Kutipan Teks:

Persatuan Abadi Ummat Islam Indonesia : Pesan untuk Pemuda
Islam
Baru
membaca judulnya saja seolah kita akan disuguhi dengan hal hal berat, mengawang
dan tempatnya mungkin dilangit sana, sebagian orang menyebutnya sebagai sebuah
idealisme, sebagian lain menganggapnya mimpi di siang bolong. Namun saya akan
berusaha mendekatkan apa yang mengawang ngawang di langit itu dengan berusaha
memberi pijakan yang kuat nan kokoh pada bumi tempat kita tinggal kini, sebut
saja dengan realitas. Sekian prolognya terlalu banyak juga akan menjemukan.
Sore
itu saya pulang sehabis kuliah dan berkunjung ke perpustakaan kampus,
sesampainya di kamar seperti biasa yang pertama kali saya lakukan adalah
menyalakna laptop dan menyetel beberapa track musik yang sesuai dengan suasana hati,
sambil iseng membuka buka folder yang berisi dokumen yang saya anggap menarik
lalu saya baca. Entah kenapa saya tiba tiba menjadi sangat berhasrat membuka
dan membaca sebuah dokumen pdf yang baru kemaren saya dapat via email lewat
seorang kawan, dokumen itu berjudul “Tafsir Asasi Pelajar Islam Indonesia”.
Tangan saya dengan sigap mengeklik dokumen itu dan terbukalah dokumen itu.
Sejurus kemudian saya membacanya dengan konstrentasi tinggi dan pemaknaan yang
mendalam, saya memperlakukan dokumen atau bacaan itu sebagai sebuah pencapaian
komitmen perjuangan pelajar pelajar di tahun 1950an, tepatnya di Kongres PB PII
ke 3 di Kediri. Setelah membacanya saya menjadi sangat tercenung, terpekur
lebih tepatnya mungkin membayangkan bahwa betapa mendalamnya pemaknaan dan
teguhnya komitmen juang yang diretas kemudian didokumentasikan pelajar pelajar
Islam kala itu, Tafsir Azasi PII menjelaskan tahap demi tahap pergerakan
pelajar Islam terbesar di Indonesia ini, di awali dengan tahap kesadaran,
kebangkitan, perluasan, konsolidasi, dan mencipta. Kesadaran menjadi elemen
terpenting dalam perjuangan gerakan kepelajaran ini. Di awali dengan kesadaran
bahwa pendidikan tafsir kolonialisme telah menelanjangi hakikat pendidikan
sesungguhnya yang mengandung nilai nilai moralitas, agama dan pembebasan,
pendidikan belanda yang mengusung materialisme dan sekulerisme dalam praktiknya
dirasakan umat Islam sangat merugikan dan meniadakan inti ajaran Islam yang
syarat dengan kemajuan dan ilmu pengetahuan. Disparitas santri di pesantren dan
siswa siswi di pendidikan sekuler kolonial membuat segregasi dan perpecahan di
kalangan umat Islam indonesia bahkan di tataran bangsa dan negara, inilah
politik devide et impera yang paling keji yang pernah belanda lakukan. Untuk
menutup jurang inilah PII hadir ke alam nusantara. Semangat persatuan dan karya
bhakti sejak awal telah menjiwai segenap airan darah pergerakan pelajar Islam
Indonesia ini. Maka seiring dengnan perjalanan sejarah nanti kedua semangat
inilah yang membuat pergerakan pelajar ini tetap mampu hidup dalam setiap rezim
kuasa,
Pesan
yang saya maksud untuk generasi sekarang adalah sangat sederhana sebenarnya,
persatuan dan karya bhakti. Pesan ini sudah sering kita dengar dan sudah
seringpula kita abaikan dan lupakan dalam setiap dinamika zaman, dokumen tafsir
azasi ini sungguh membuktikan kepada kita bahwa persatuan dan karya bhakti ala
generasi 1950an letaknya bukan hanya pada lisan dan retorika melainkan pada
tataran praktik dan menjadi sebuah prinsip hidup yang menyala nyala, misalkan
diceritakan bahwa ketika Gubernus Aceh berkunjung kepada PB PII yang ada di
Yogyakarta beliau berpesan agar pergerakan pelajar Islam bersatu dan bernaung
dalam satu organisasi saja agar agenda perjuangan ummat Islam lebih mudah
dicapai. Nasihat itu kemudian langsung dibuktikan dengan sikap dan tindakan
dengan meleburnya organisasi Pelajar Islam Aceh kedalam PII, lantas kemudian
diikuti oleh GPII dan pelajar Islam Makassar. Fenomena ini sungguh sangat amat
langka terjadi kini, untuk melebur meniadakan eksistensi dirinya (organisasi)

Entri yang Diberikan:
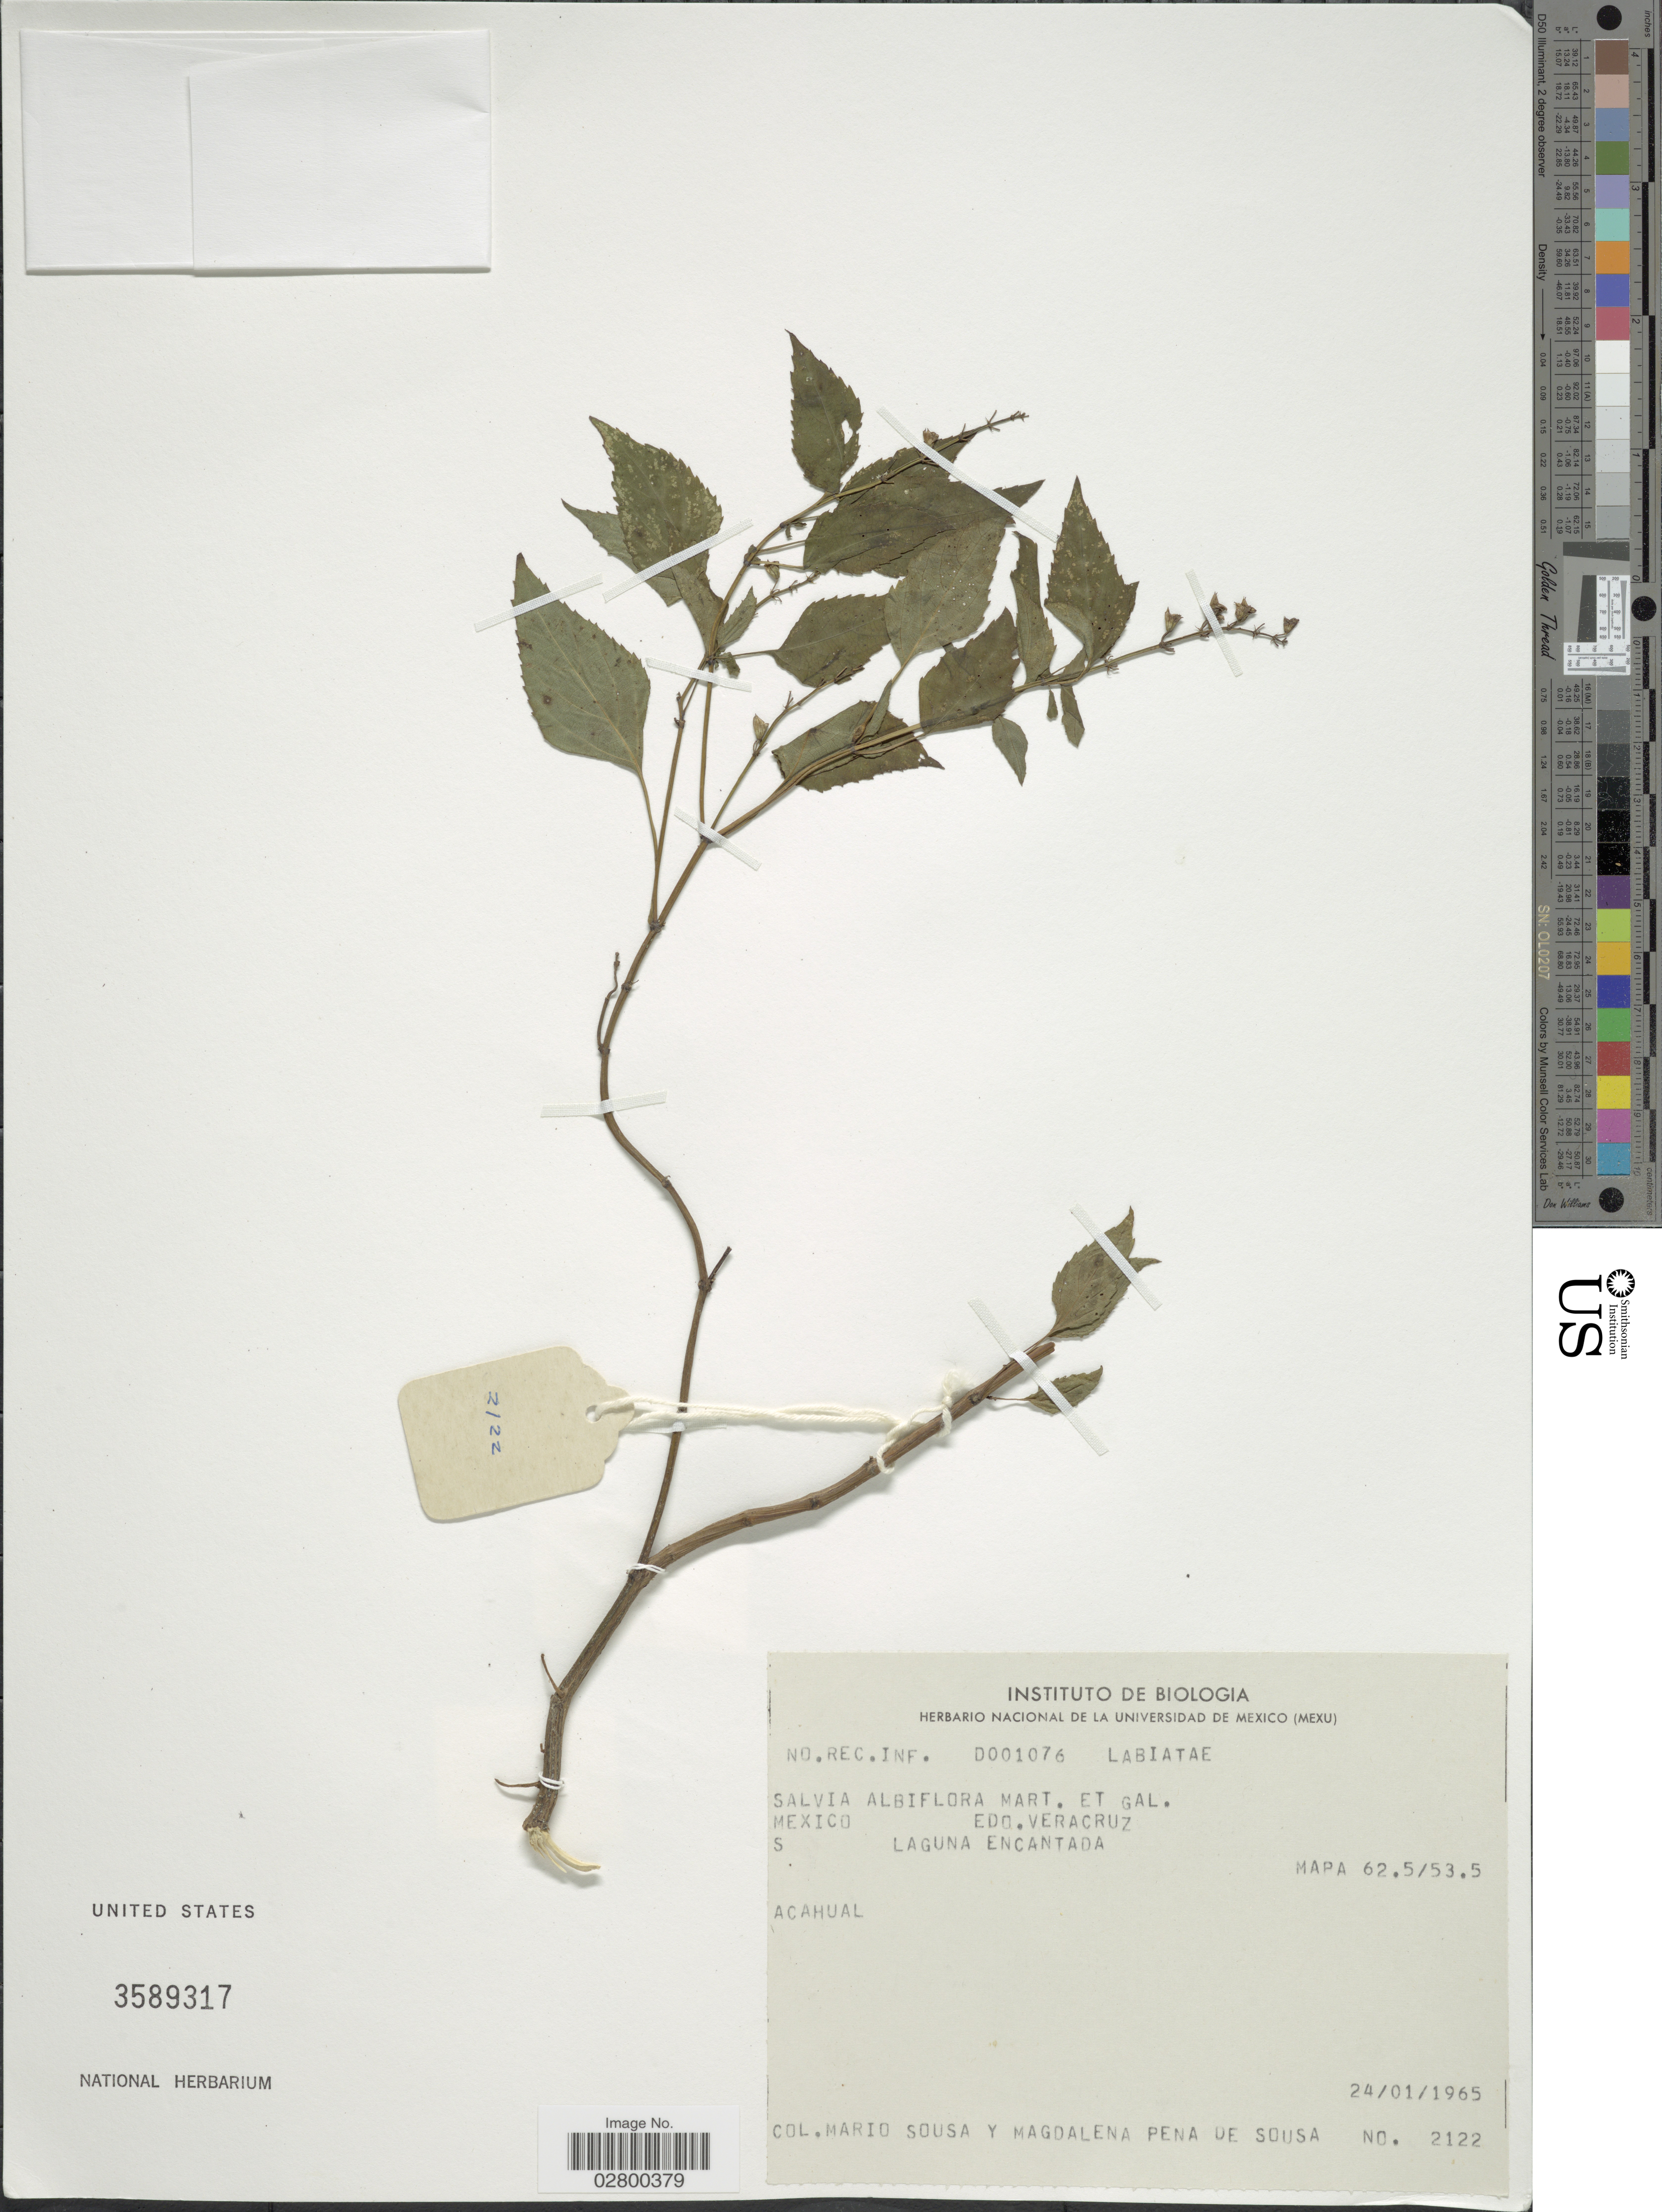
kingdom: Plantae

--

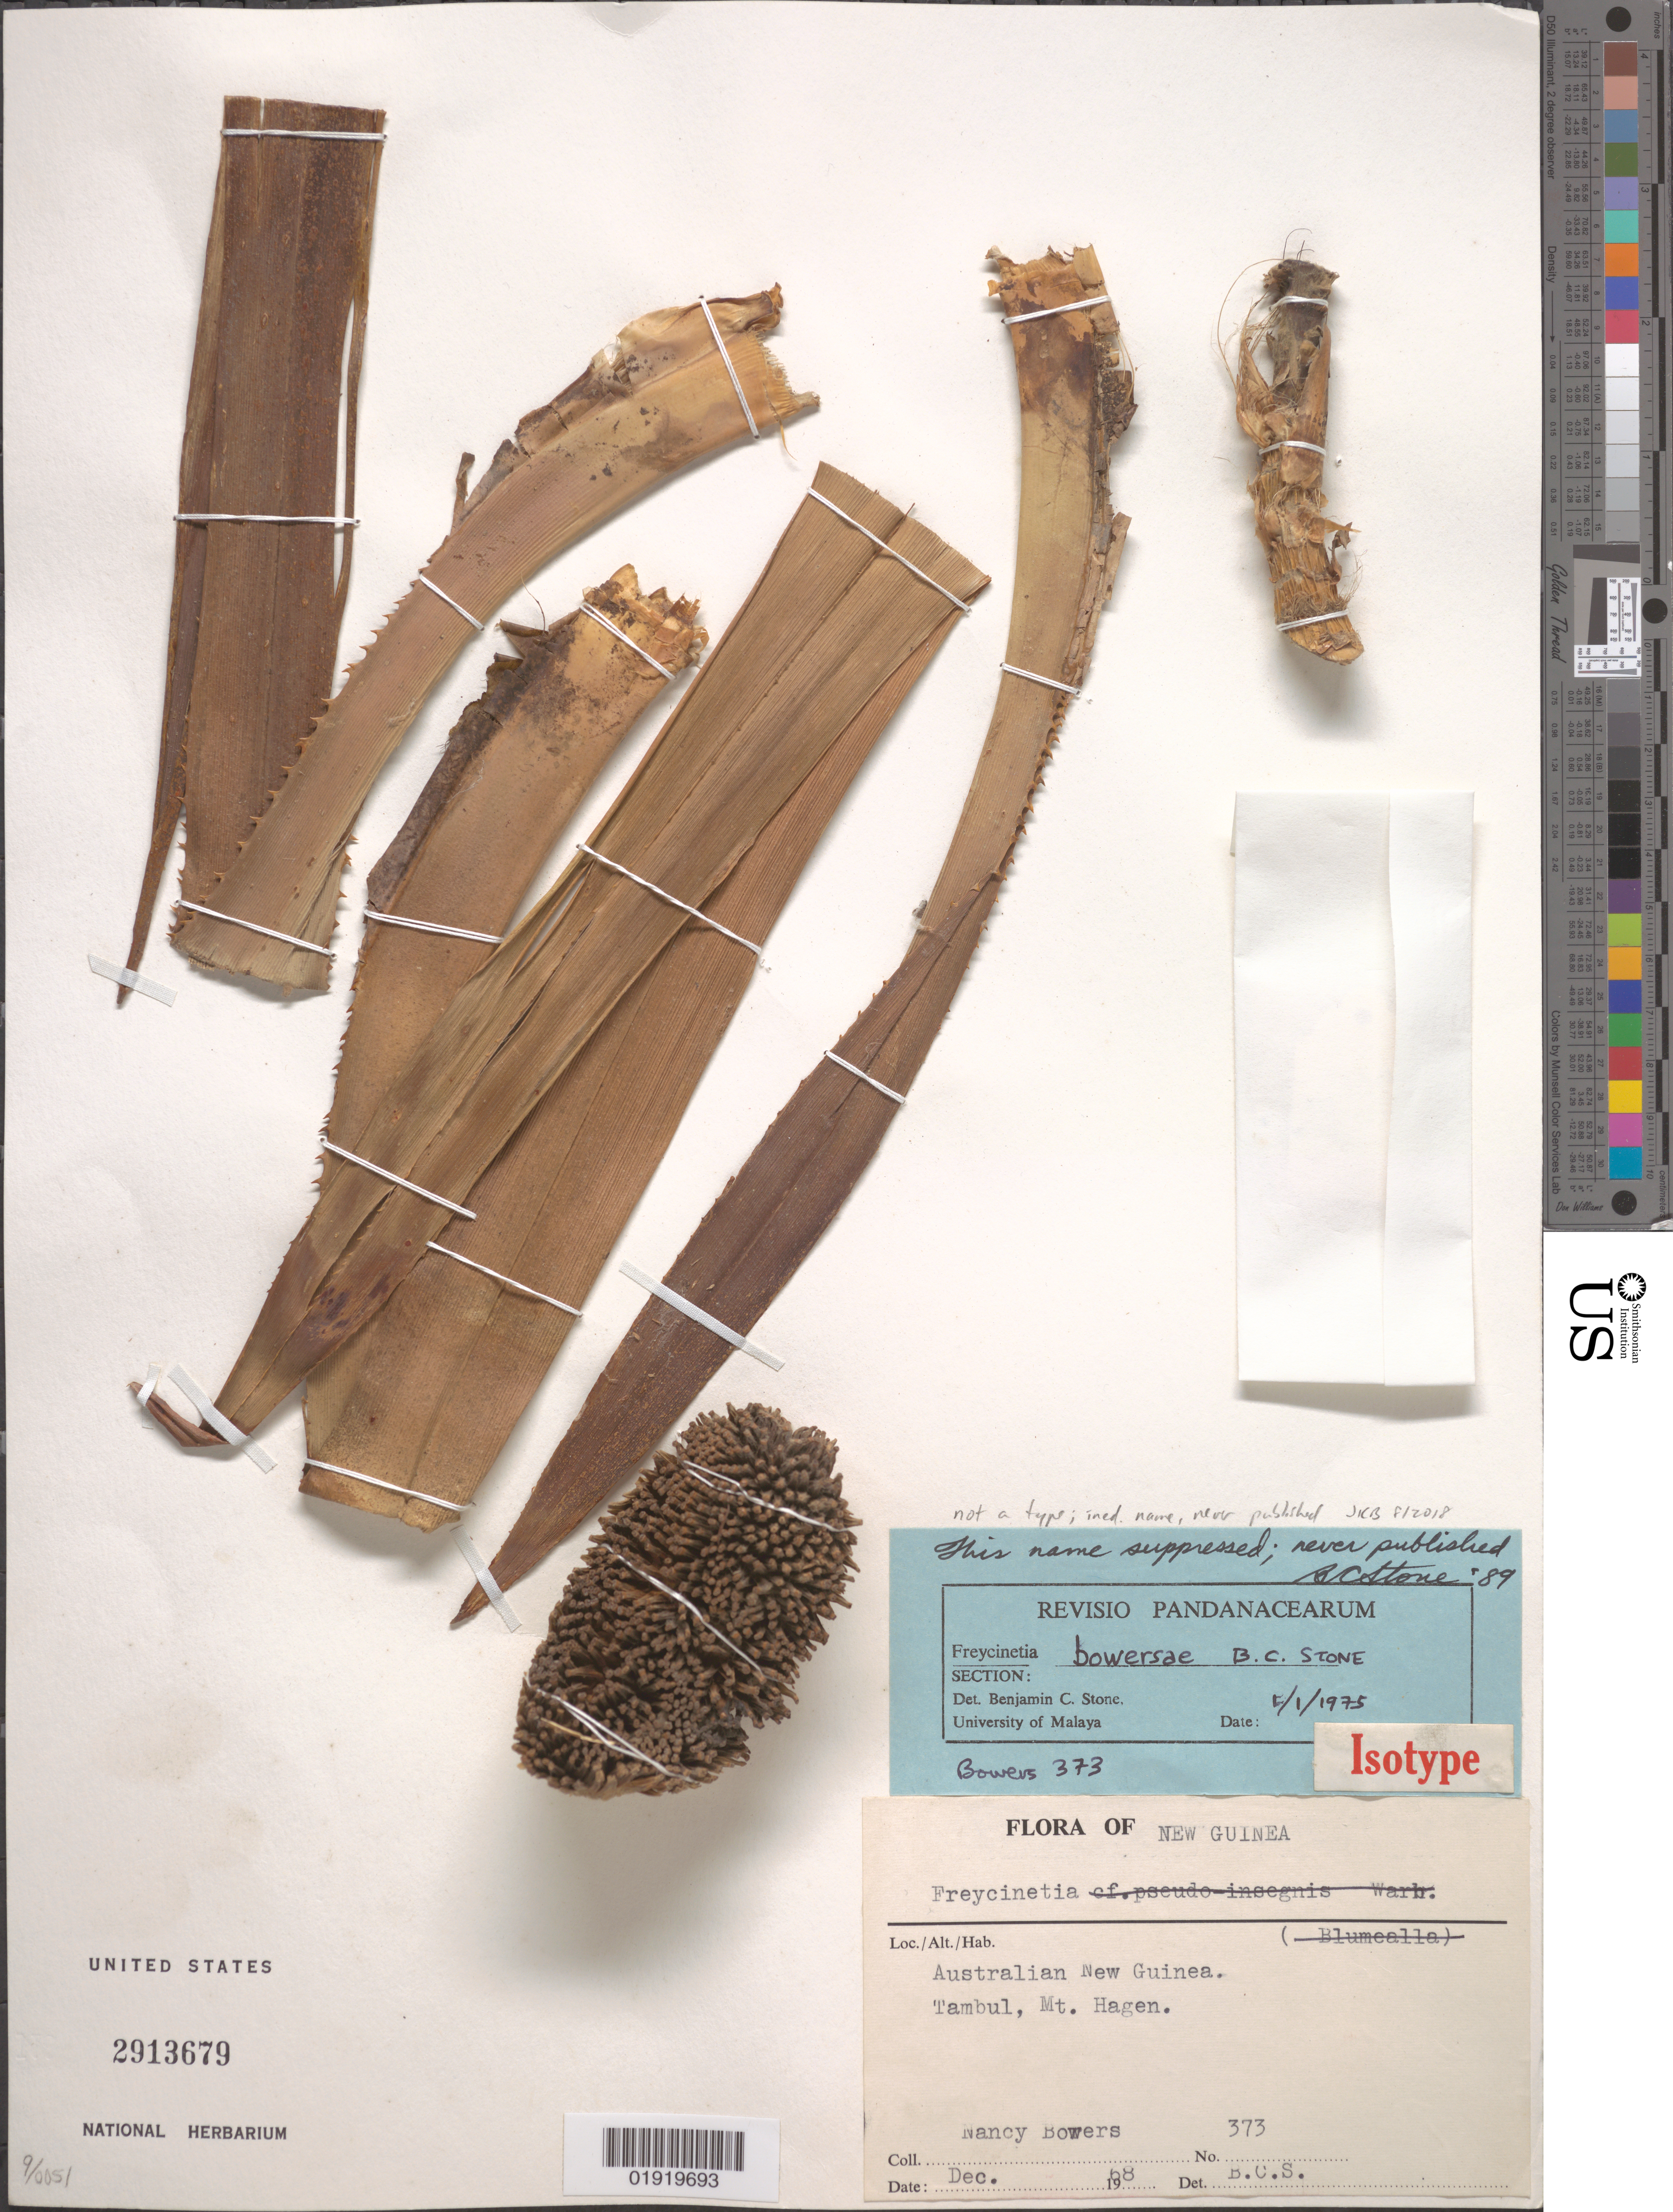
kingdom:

Soal Latihan:
[1] Jawablah pertanyaan berikut berdasarkan kutipan tentang Pelajar Islam Indonesia.
(a) Apa judul dokumen pdf yang dibaca penulis?
(b) Di kongres mana komitmen perjuangan pelajar itu dicapai?
(c) Organisasi mana yang pertama melebur ke dalam PII?
[2] Sebutkan semua tahap pergerakan yang dijelaskan Tafsir Azasi PII menurut kutipan tersebut.
[3] Tulis lanjutan kutipan tentang pesan persatuan bagi pemuda Islam itu, dimulai tepat setelah kata terakhirnya.

Kunci Jawaban:
[1]
(a) "Tafsir Asasi Pelajar Islam Indonesia".
(b) Kongres PB PII ke-3 di Kediri.
(c) Organisasi Pelajar Islam Aceh.

[2] Kesadaran, kebangkitan, perluasan, konsolidasi, dan mencipta.

[3]
saja mungkin terlalu mustahil bahkan
hanya karena perbedaan yang sepele saja langsung alih alih membuat organisasi
tandingan untuk menyangingi organisasi yang telah ada, telah banyak kasus
demikian terjadi pada ormas ormas dan parpol parpol, sekalipun berbasis Islam.
Tafsir azasi ini mengajari kita kearifan dan kedewasaan perjuangan yang
dilakukan oleh para pendahulu kita, mereka mampu mengubur egoisme eksistensi
dan kepentingan pribadi lantas membangunkan kepentingan ummat, bangsa dan
negara di atasnya. Terakhir ada satu statement cerdas yang dikutip dalam
dokumen tafsir Azasi ini “Seorang Islam sudah tentu Nasionalis, namun
seorang Nasionalis belum tentu Islam, membela Islam sudah otomatis membela
negara namun membela negara belum tentu membela agama, karena itulah satukan
perjuangan, ingat musuh akan lebih mudah memecah belah kita jika tidak bersatu”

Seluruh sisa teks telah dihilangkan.